Equipped with custom-made paddles, dry-bags, canoes and basic supplies, students from in Year 9 Challenge headed off to Lake Somerset for their Survival Camp, where they embarked on a series of challenges that tested their communication skills, physical endurance and patience.
Preparations began during Term 1 when students began shaping their own paddles for the trip. On the day of departure there was a tangible sense of pride as each student brought their completed paddle and loaded it on the trailer. Excitement ran high as clothes and sleeping gear were packed into dry-bags.

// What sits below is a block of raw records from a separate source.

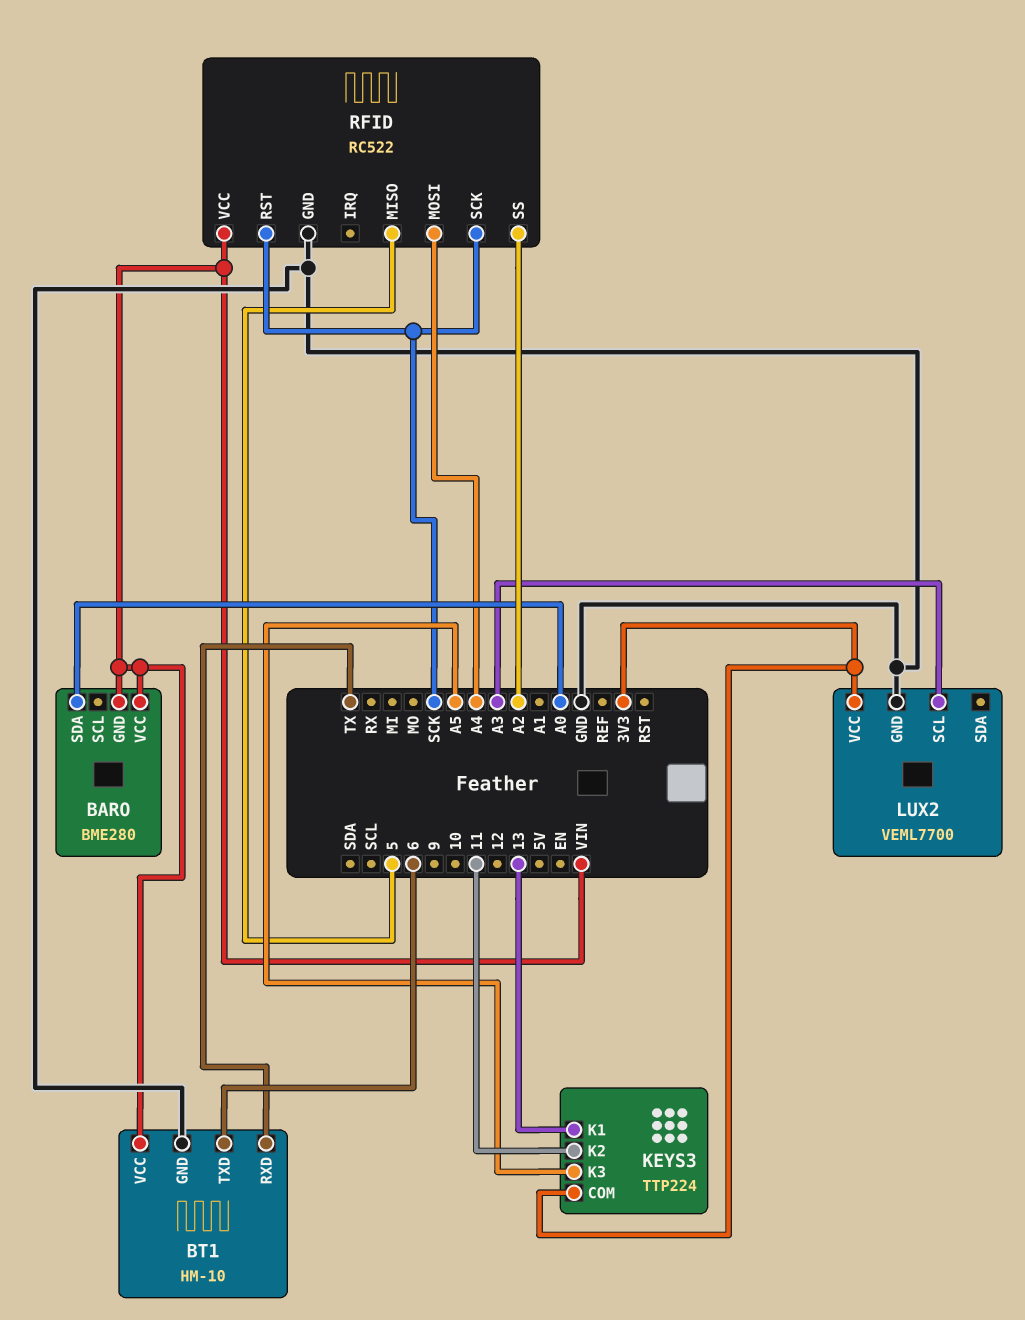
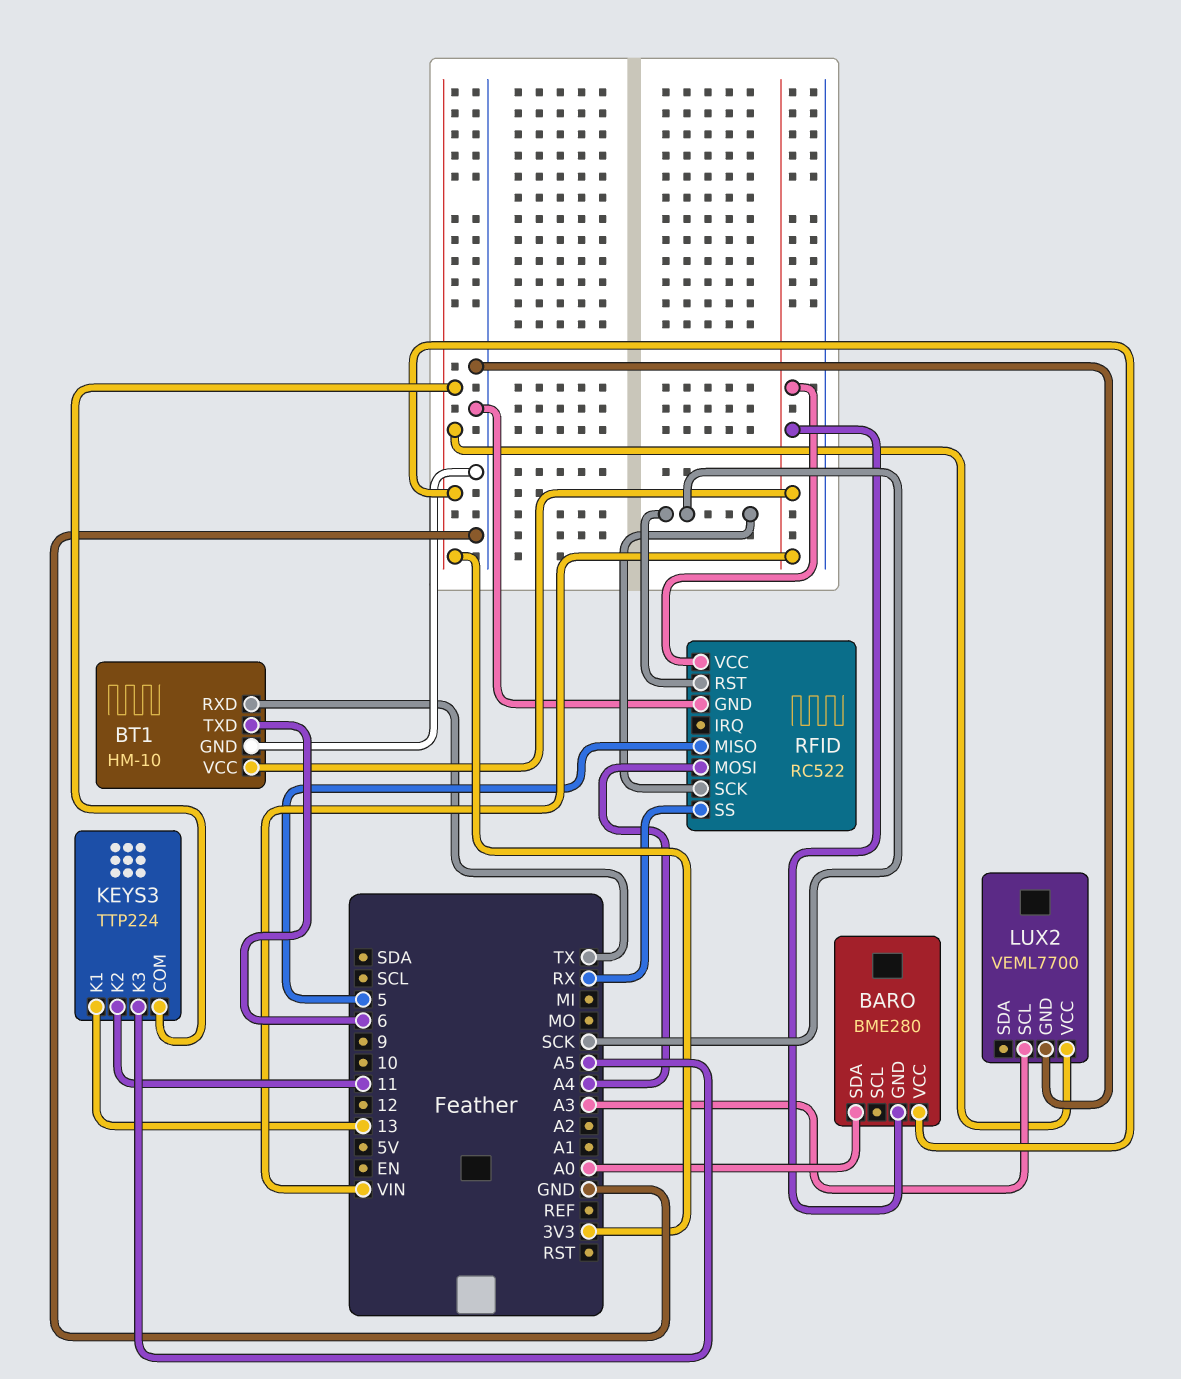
BARO pin VCC: VIN -> 3V3
RFID pin SS: A2 -> RX

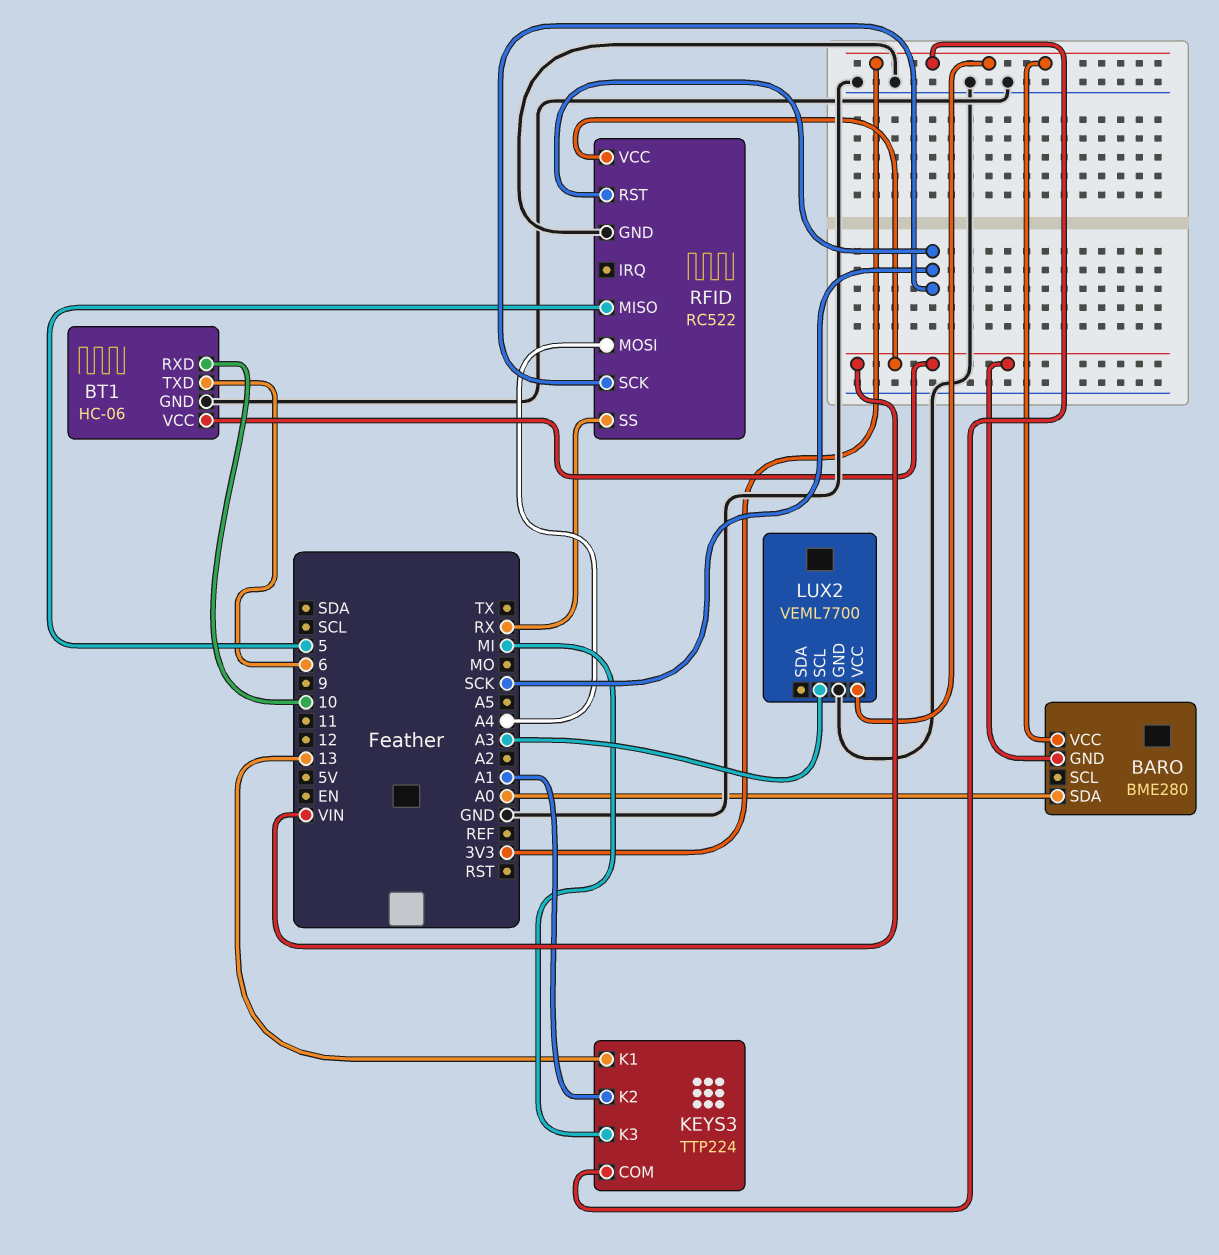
BT1: HM-10 -> HC-06
BT1 pin RXD: TX -> 10
KEYS3 pin K2: 11 -> A1
KEYS3 pin K3: A5 -> MI

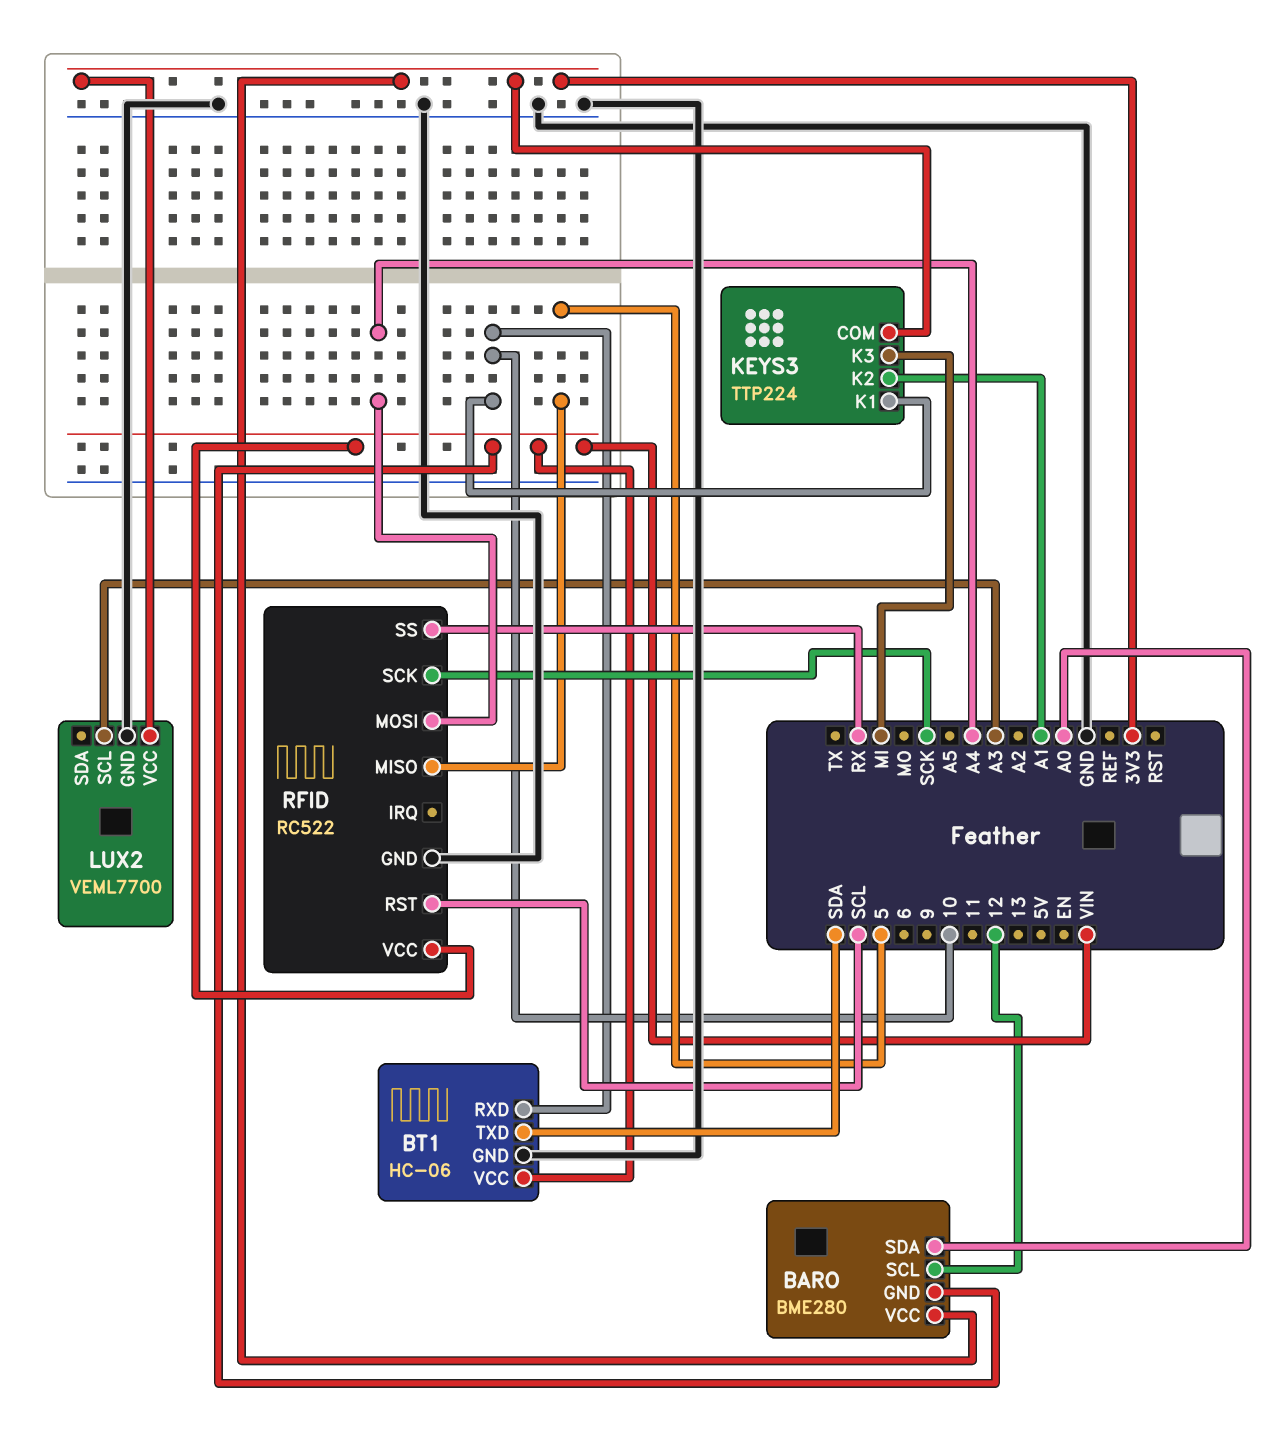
BARO pin SCL: none -> 12
BT1 pin TXD: 6 -> SDA
KEYS3 pin K1: 13 -> 10
RFID pin RST: SCK -> SCL

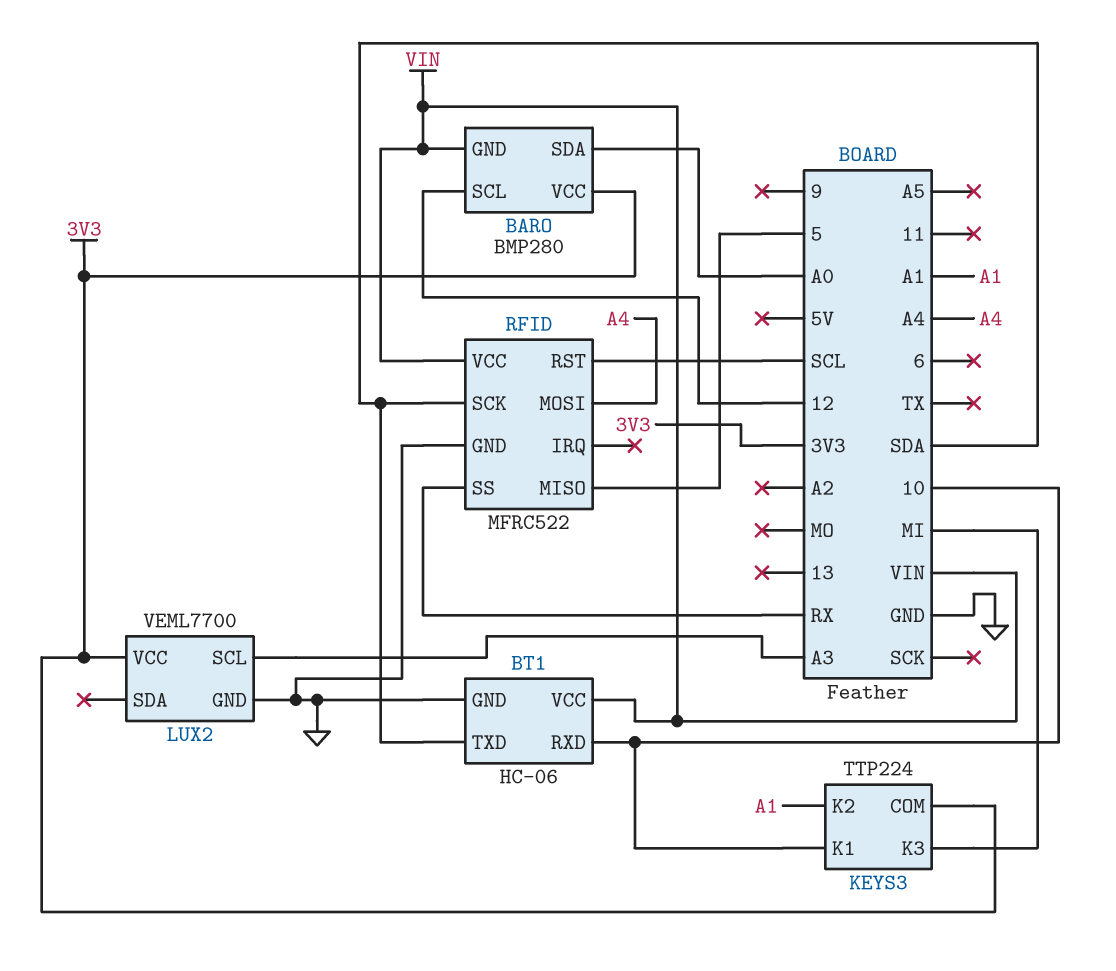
BARO: BME280 -> BMP280
RFID: RC522 -> MFRC522
RFID pin SCK: SCK -> SDA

On arrival at the lake the canoes and gear were unloaded, then each group was given a map and instructions for the challenges to be completed. The first challenge was to build a raft to support their entire group and equipment for a voyage around the lake. Ideas and suggestions were flying as the groups raced to be the first on the water. Lashings were tied, luggage stowed and after much discussion the groups were finally underway. Paddles splashed in the sparkling lake as each craft headed off. Students completed challenges at each of the designated locations, which on completion provided additional survival items, including food and equipment.

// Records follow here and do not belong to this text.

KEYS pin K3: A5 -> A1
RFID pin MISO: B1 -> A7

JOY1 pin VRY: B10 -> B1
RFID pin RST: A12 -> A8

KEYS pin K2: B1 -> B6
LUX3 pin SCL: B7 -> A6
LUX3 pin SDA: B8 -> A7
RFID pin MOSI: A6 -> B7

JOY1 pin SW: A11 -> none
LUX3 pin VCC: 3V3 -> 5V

For some, the most difficult tasks were the physical, social and emotional challenges that arose in the process of working together as a team. After a hearty meal of potatoes and coleslaw, sleep came quickly for most, thanks to the physical exertion of the day.
As the sun rose on Day 2, students undertook a substantial hike, which included map reading and group challenges at designated checkpoints. The hills were steep and the foliage thick. Persistence and determination were required to make it back to camp that afternoon.
Day 3 of Survival Camp began with more team challenges around the lake, then after lunch all students found a quiet space to be on their own for a couple of hours. This was an opportunity to think about personal goals, reflect on the impact of technology on their lives, consider what values and beliefs are important to them and enjoy the peace and quiet of nature.
In the evening, the five groups went into competition mode with a rotation of five more challenges. Through the excited chatter and subsequent activities, there was an obvious sense of camaraderie and team bonding. Overall results from these rotations determined the start time handicap for the next morning’s final challenge, a race to the finish.
As the mist began to lift, each team nominated their MVP who they then carried on a uniquely constructed ‘throne’ raised above their canoe raft. The race ended in a close finish with Mr Dever’s boys just edging out Ms Martin’s girls with centimetres to spare.
Learning and growth happens best through challenge. These Year 9 young men and women showed courage, determination and the ability to creatively overcome obstacles to achieve the success of learning more about themselves, as well as communicating and working together as a team. There will be many stories told of the experiences and memories of this camp.